This is relevant to you if you are a Trustee or Beneficiary of a Trust, have considered having a Trust, or know someone who is a Trustee of a Trust.

In 2016, I studied the third year compulsory law paper ‘Equity and Succession’.  As well as covering the different issues with wills, we studied the detail of the various types of trusts – express/discretionary trusts, resulting trusts, constructive and charitable trusts.

From the creation of trusts in the Commonwealth legal system in the 14th and 15th centuries,  to enable assets to be managed in the absence of the settlor, they have become a core part of society.  Trusts play a central role in New Zealand society and are used in many sectors of our society and economy, including to hold wealth.

The existing legislative framework is made up of the Trustee Act 1956, multiple sources of case law on different topics and a number of other Acts that are relevant.

After many years work by the Law Commission, since November 2010, the Trusts Bill is currently before Parliament, and will bring a lot of the trust law into one place and make the law more accessible, although case law is still relevant.

The Bill aims to make trust law easier to administer, by setting out the core principles, including:

  1. essential features
  2. mandatory and default trustee duties
  3. requirements for record keeping
  4. rights of beneficiaries to information

 

Link to the Trusts Bill here.

We recommend that every Trustee take the time to understand the legislation.  Trustees will have 18 months to ensure that they comply with the new provisions, which will apply to existing and future Trusts.

We work with Moneyworks clients to remind them regularly of their responsibilities as Trustees (which requires a different hat to be worn than when they are a beneficiary), and to make sure that all the relevant documentation is completed and up to date.

It is important to remember that any assets that you transfer to a Trust are no longer yours, they belong to the Trust, and have to be managed for all beneficiaries, and not for you personally.

While a number of people have put in place Trusts in the last 20 years, we are not sure that a Trust adds value to all of our clients lives.  If you have a Trust in place, we recommend that you use the introduction of this new legislation to review the following:

Why do you have a Trust in place?

  1. Do you keep all of your paperwork and documentation up to date and review it regularly?
  2. Do you always act consider all beneficiaries?
  3. Do you always act in accordance with the Trust Deed and your legal requirements?
  4. Should you continue to have a Trust? What are the advantages to you for doing this?
  5. If you retain a trust, will you outsource some of the management and record keeping, or manage it yourself?

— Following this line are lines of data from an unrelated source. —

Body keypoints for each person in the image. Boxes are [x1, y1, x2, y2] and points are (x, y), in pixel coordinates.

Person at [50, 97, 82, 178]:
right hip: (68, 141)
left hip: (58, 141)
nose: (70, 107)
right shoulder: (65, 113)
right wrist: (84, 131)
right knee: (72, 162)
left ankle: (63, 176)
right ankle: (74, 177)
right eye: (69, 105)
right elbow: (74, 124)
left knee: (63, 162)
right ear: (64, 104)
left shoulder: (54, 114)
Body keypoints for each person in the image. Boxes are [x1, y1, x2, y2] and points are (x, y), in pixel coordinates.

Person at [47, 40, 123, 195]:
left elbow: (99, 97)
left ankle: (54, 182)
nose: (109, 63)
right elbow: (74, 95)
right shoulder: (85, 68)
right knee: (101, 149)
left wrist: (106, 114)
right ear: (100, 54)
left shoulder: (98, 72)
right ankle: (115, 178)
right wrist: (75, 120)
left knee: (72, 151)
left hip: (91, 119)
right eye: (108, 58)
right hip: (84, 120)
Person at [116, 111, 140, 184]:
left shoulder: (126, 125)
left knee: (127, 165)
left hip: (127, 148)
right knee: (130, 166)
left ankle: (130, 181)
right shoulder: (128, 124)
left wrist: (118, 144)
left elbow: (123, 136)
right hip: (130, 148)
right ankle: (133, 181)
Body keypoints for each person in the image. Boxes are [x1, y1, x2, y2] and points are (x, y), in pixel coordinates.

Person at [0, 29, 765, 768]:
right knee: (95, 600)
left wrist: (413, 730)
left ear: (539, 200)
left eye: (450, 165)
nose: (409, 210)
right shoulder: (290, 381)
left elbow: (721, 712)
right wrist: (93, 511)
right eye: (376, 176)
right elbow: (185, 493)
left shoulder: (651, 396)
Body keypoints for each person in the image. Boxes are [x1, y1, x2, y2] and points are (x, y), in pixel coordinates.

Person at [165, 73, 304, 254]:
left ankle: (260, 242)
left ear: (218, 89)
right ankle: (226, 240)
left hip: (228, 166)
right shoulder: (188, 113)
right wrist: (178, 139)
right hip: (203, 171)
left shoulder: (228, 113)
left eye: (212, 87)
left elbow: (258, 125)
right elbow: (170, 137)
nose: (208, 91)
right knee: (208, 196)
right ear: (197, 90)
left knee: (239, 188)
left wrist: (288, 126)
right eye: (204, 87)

We recommend that you take time to consider the role of your Trust, and seek external advice as to whether there is any value in retaining your Trust.  The historic protections against asset and means testing, beneficial tax rates and other benefits no longer exist.  From a financial planning perspective, clients having a trust in place can cause complications and administrative costs that outweigh any benefits from retaining a trust.